**Text segment**

=== Section Start ===

Heirloom: Notes from an Accidental Tomato Farmer describes the conversion of author Tim Stark from freelance writer living in Brooklyn, New York to heirloom tomato farmer back at his family place, Eckerton Hill Farm, outside Lenhartsville, PA. (Obviously enough, though, this is a book we’re talking about. Once a writer, always a writer.)
Now, our friend Ben’s and Silence’s favorite fantasy reading has always been about derring-do involving back-to-the-land adventures. From childhood’s Little House on the Prairie books and pretty much any book about Daniel Boone, Davy Crockett, and their ilk, to grad school’s Good Life books by Helen and Scott Nearing and well-thumbed issues of Organic Gardening and Mother Earth News, to today’s Animal, Vegetable, Miracle by Barbara Kingsolver, Wendell Berry’s Port William novels, and Donald McCaig’s An American Homeplace, that pioneer spirit, the centrality of the land, of finding one’s place on earth, has always been “it” for us. (Remember the choleric little Gerald O’Hara shouting in Gone with the Wind, “Land is the only thing that matters, Katie Scarlett!” No, not the only thing. Just the thing.)
So imagine our delight when we discovered a back-to-the-land book with a real-life setting about half an hour from our rural home, Hawk’s Haven, located in the precise middle of nowhere, PA! We pass through Lenhartsville regularly en route to Hawk Mountain Sanctuary, that preeminent hawk migration site on the Kittatinny Ridge. We even think we recognize the description of the author’s home place. And of course, Tim Stark’s description of his journey of discovery, of how heirloom tomatoes (and heirloom chile peppers) came to define his livelihood and his sense of self, resonated with us. We wannabe back-to-the-landers were in awe: Look, he actually did it!
Mind you, we’re not talking about self-sufficient living here, drawing all your resources from the land, the ultimate produce gardener’s fantasy. Tim Stark is able to do what he does because he sells his heirloom tomatoes in New York City, to high-end chefs and in the fabled Greenmarket, as opposed to, say, the Kutztown Farmers’ Market. From what we can tell, he was also the first person to introduce heirloom, non-red tomatoes to New York, creating demand as well as cornering the market.
This is not the life for everyone, to say the least. But for Tim Stark, it’s turned his private passion—heirloom tomatoes—into a profession. God bless him. And let’s hope that Heirloom will prompt the rest of us to take a good long look at what we really want to do with our lives, and think about turning those dreams into reality. Like the Nearings’ books, which launched the back-to-the-land movement in the ’70s, it’s another wake-up call. As Russia goes to war, Pakistan’s political shakeup further threatens the stability of the Middle East, and yet another hurricane slams into our coasts, our friend Ben thinks Jean-Jacques Rousseau had the right idea: We must cultivate our gardens. And, say, can some tomato sauce.

=== Section End ===

Dataset records:
=== Section Start ===

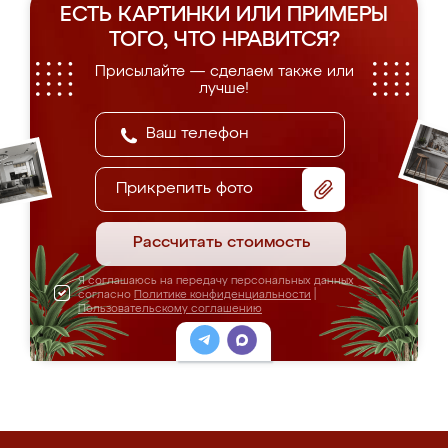
ЕСТЬ КАРТИНКИ ИЛИ ПРИМЕРЫ
ТОГО, ЧТО НРАВИТСЯ?
Присылайте — сделаем также или
лучше!
Прикрепить фото
Рассчитать стоимость
Я соглашаюсь на передачу персональных данных
согласно
Политике конфиденциальности
|
Пользовательскому соглашению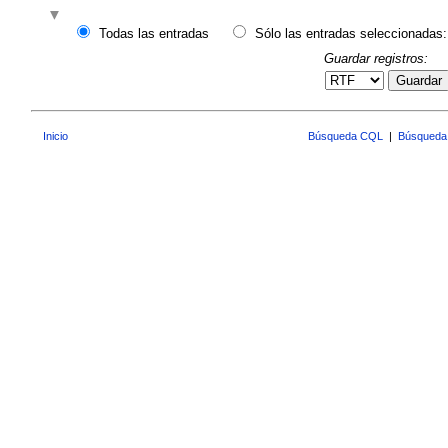
Todas las entradas
Sólo las entradas seleccionadas:
Guardar registros:
Guardar
Inicio
Búsqueda CQL
|
Búsqueda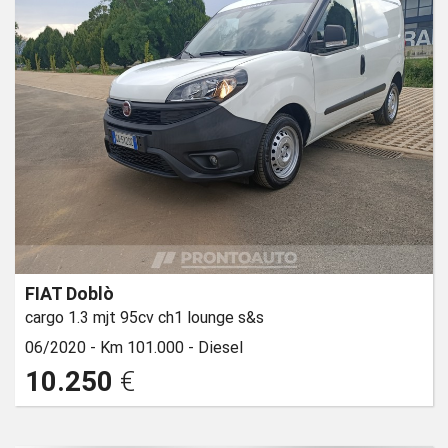
FIAT Doblò
cargo 1.3 mjt 95cv ch1 lounge s&s
06/2020 -
Km 101.000 -
Diesel
10.250
€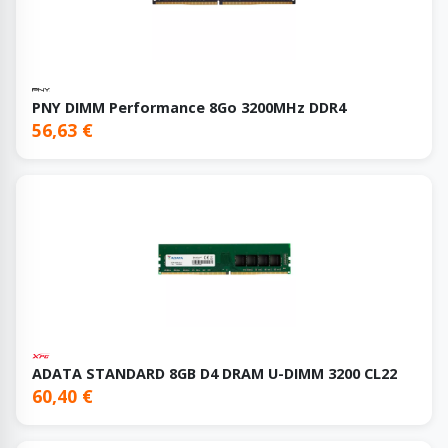
PNY DIMM Performance 8Go 3200MHz DDR4
56,63 €
ADATA STANDARD 8GB D4 DRAM U-DIMM 3200 CL22
60,40 €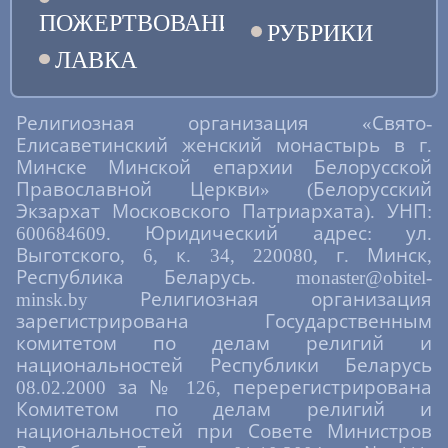
ПОЖЕРТВОВАНИЯ
РУБРИКИ
ЛАВКА
Религиозная организация «Свято-
Елисаветинский женский монастырь в г.
Минске Минской епархии Белорусской
Православной Церкви» (Белорусский
Экзархат Московского Патриархата). УНП:
600684609. Юридический адрес: ул.
Выготского, 6, к. 34, 220080, г. Минск,
Республика Беларусь. monaster@obitel-
minsk.by Религиозная организация
зарегистрирована Государственным
комитетом по делам религий и
национальностей Республики Беларусь
08.02.2000 за № 126, перерегистрирована
Комитетом по делам религий и
национальностей при Совете Министров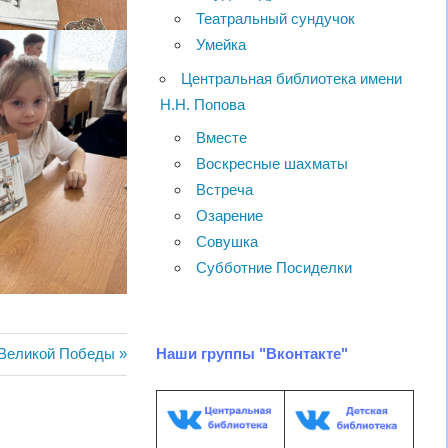
Театральный сундучок
Умейка
Центральная библиотека имени
Н.Н. Попова
Вместе
Воскресные шахматы
Встреча
Озарение
Совушка
Субботние Посиделки
Наши группы "Вконтакте"
 Великой Победы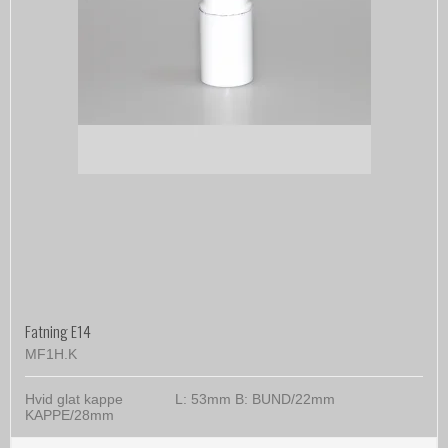
Fatning E14
MF1H.K
Hvid glat kappe L: 53mm B: BUND/22mm
KAPPE/28mm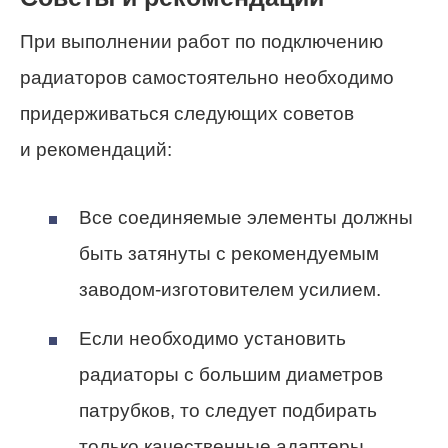
При выполнении работ по подключению
радиаторов самостоятельно необходимо
придерживаться следующих советов
и рекомендаций:
Все соединяемые элементы должны
быть затянуты с рекомендуемым
заводом-изготовителем усилием.
Если необходимо установить
радиаторы с большим диаметров
патрубков, то следует подбирать
только качественные адаптеры.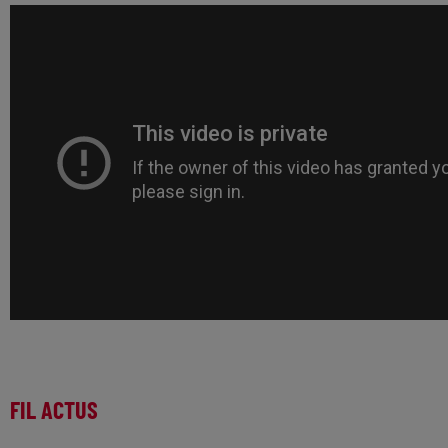
FIL ACTUS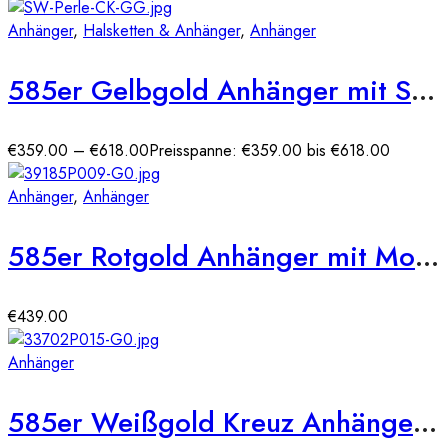
Anhänger
,
Halsketten & Anhänger
,
Anhänger
585er Gelbgold Anhänger mit SW-Perle 1,0 ct und Diamanten 0,06ct
€
359.00
–
€
618.00
Preisspanne: €359.00 bis €618.00
Anhänger
,
Anhänger
585er Rotgold Anhänger mit Morganit Octagon 1,19ct. und Brillanten 0,03ct.
€
439.00
Anhänger
585er Weißgold Kreuz Anhänger mit 58 x Brill. ca. 0,38ct.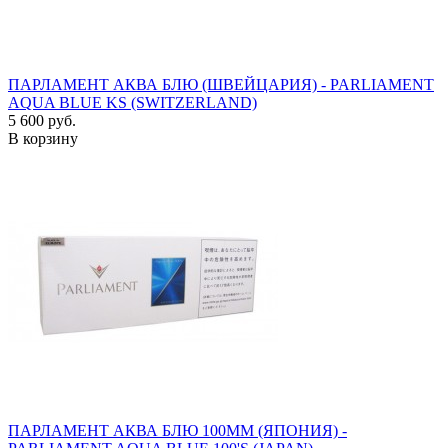
ПАРЛАМЕНТ АКВА БЛЮ (ШВЕЙЦАРИЯ) - PARLIAMENT
AQUA BLUE KS (SWITZERLAND)
5 600 руб.
В корзину
ПАРЛАМЕНТ АКВА БЛЮ 100ММ (ЯПОНИЯ) -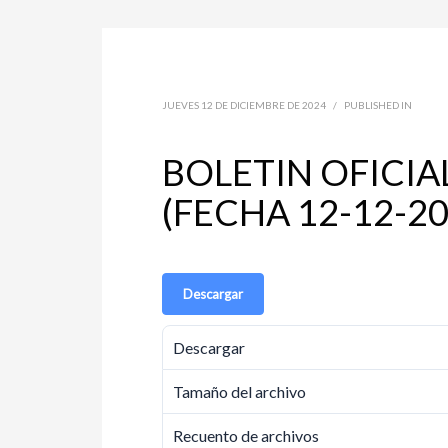
JUEVES 12 DE DICIEMBRE DE 2024
/
PUBLISHED IN
BOLETIN OFICIA
(FECHA 12-12-20
Descargar
Descargar
Tamaño del archivo
Recuento de archivos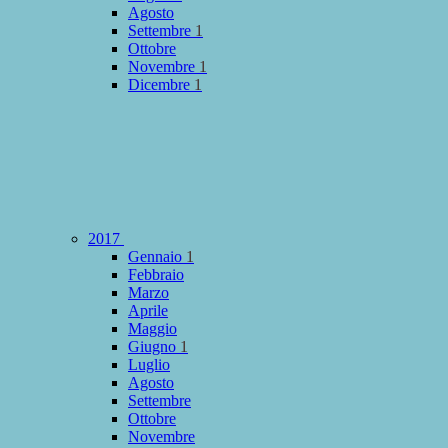
Agosto
Settembre
1
Ottobre
Novembre
1
Dicembre
1
2017
Gennaio
1
Febbraio
Marzo
Aprile
Maggio
Giugno
1
Luglio
Agosto
Settembre
Ottobre
Novembre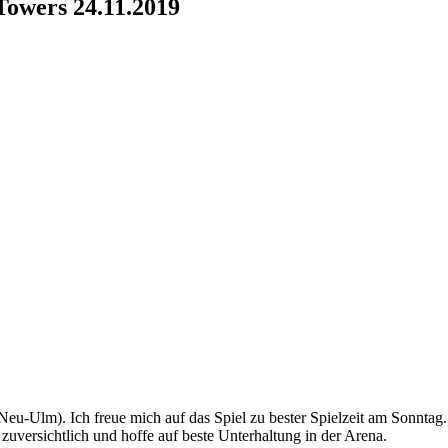
Towers 24.11.2019
u-Ulm). Ich freue mich auf das Spiel zu bester Spielzeit am Sonntag.
uversichtlich und hoffe auf beste Unterhaltung in der Arena.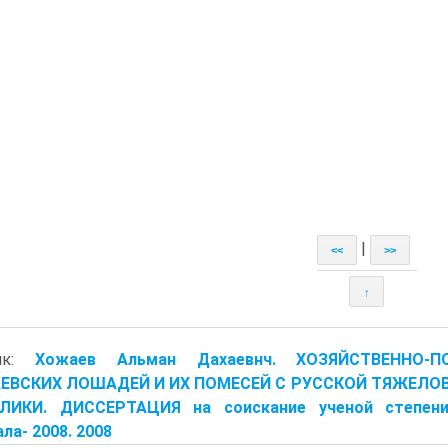
|
<<
>>
↑
ник:
Хожаев Альман Дахаевнч. ХОЗЯЙСТВЕННО
ЕВСКИХ ЛОШАДЕЙ И ИХ ПОМЕСЕЙ С РУССКОЙ ТЯЖЕЛО
ЛИКИ. ДИССЕРТАЦИЯ на соискание ученой степени 
ла- 2008. 2008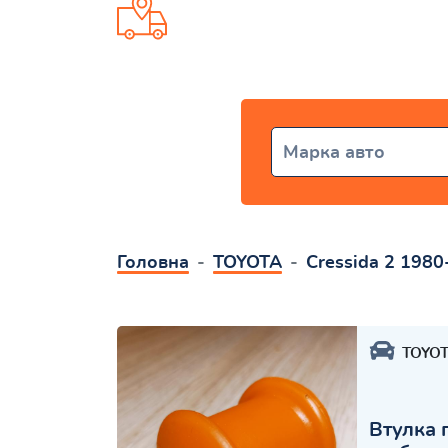
Доставка от 1 дня по всей Ук
Марка авто
Головна
TOYOTA
Cressida 2 198
TOYO
Втулка 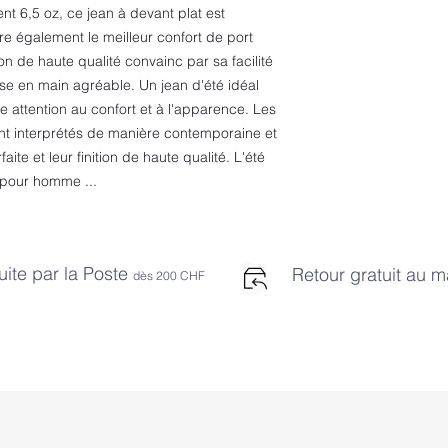
Fermeture éclair 
nt 6,5 oz, ce jean à devant plat est
Extension de cein
ure également le meilleur confort de port
Coupe ergonomi
n de haute qualité convainc par sa facilité
Tissu extérieur
rise en main agréable. Un jean d'été idéal
98% coton
attention au confort et à l'apparence. Les
2% élasthanne
Ne pas nettoyer 
nt interprétés de manière contemporaine et
Blanchiment inter
ite et leur finition de haute qualité. L'été
Ne pas sécher e
er pour homme ...
uite par la Poste
Retour gratuit au 
dès 2
00 CHF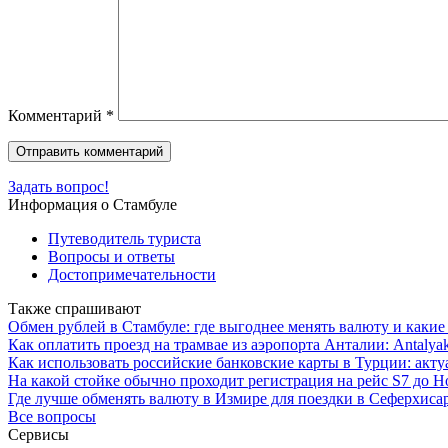
Комментарий
*
Задать вопрос!
Информация о Стамбуле
Путеводитель туриста
Вопросы и ответы
Достопримечательности
Также спрашивают
Обмен рублей в Стамбуле: где выгоднее менять валюту и какие
Как оплатить проезд на трамвае из аэропорта Анталии: Antaly
Как использовать российские банковские карты в Турции: акт
На какой стойке обычно проходит регистрация на рейс S7 до Н
Где лучше обменять валюту в Измире для поездки в Сеферхиса
Все вопросы
Сервисы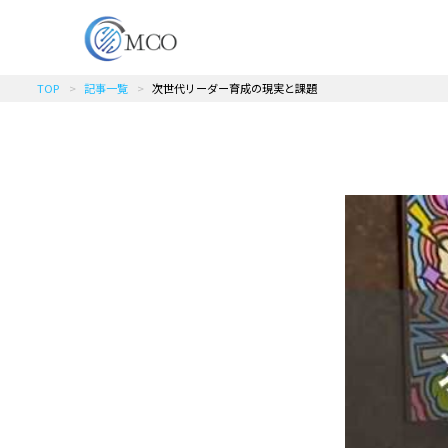
TOP
記事一覧
次世代リーダー育成の現実と課題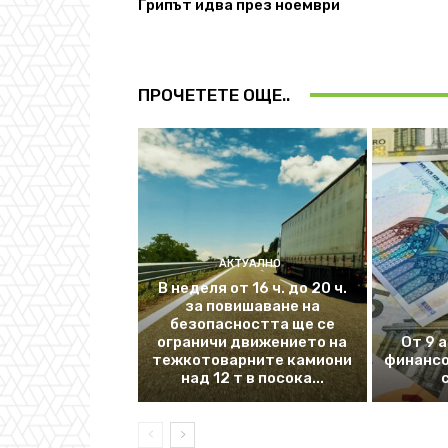
Грипът идва през ноември
ПРОЧЕТЕТЕ ОЩЕ..
АКТУАЛНО
В неделя от 16 ч. до 20 ч.
за повишаване на
безопасността ще се
ограничи движението на
От 9 
тежкотоварните камиони
финансо
над 12 т в посока...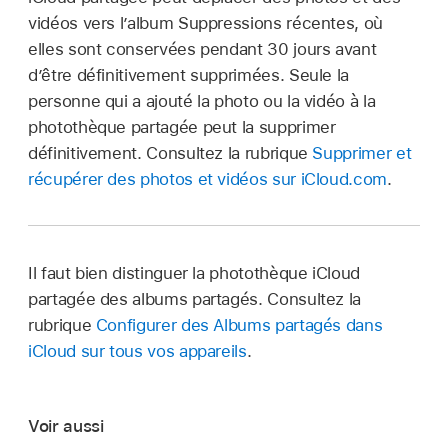
vidéos vers l’album Suppressions récentes, où
elles sont conservées pendant 30 jours avant
d’être définitivement supprimées. Seule la
personne qui a ajouté la photo ou la vidéo à la
photothèque partagée peut la supprimer
définitivement. Consultez la rubrique
Supprimer et
récupérer des photos et vidéos sur iCloud.com
.
Il faut bien distinguer la photothèque iCloud
partagée des albums partagés. Consultez la
rubrique
Configurer des Albums partagés dans
iCloud sur tous vos appareils
.
Voir aussi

=== Section End ===

**Requirement**
Write out everything in the book review from "Now, our friend" down to "Just the thing.)", updating it so that "Daniel Boone" becomes "Kit Carson". The dataset records have nothing to do with this.

**Answer to this exercise**
Now, our friend Ben’s and Silence’s favorite fantasy reading has always been about derring-do involving back-to-the-land adventures. From childhood’s Little House on the Prairie books and pretty much any book about Kit Carson, Davy Crockett, and their ilk, to grad school’s Good Life books by Helen and Scott Nearing and well-thumbed issues of Organic Gardening and Mother Earth News, to today’s Animal, Vegetable, Miracle by Barbara Kingsolver, Wendell Berry’s Port William novels, and Donald McCaig’s An American Homeplace, that pioneer spirit, the centrality of the land, of finding one’s place on earth, has always been “it” for us. (Remember the choleric little Gerald O’Hara shouting in Gone with the Wind, “Land is the only thing that matters, Katie Scarlett!” No, not the only thing. Just the thing.)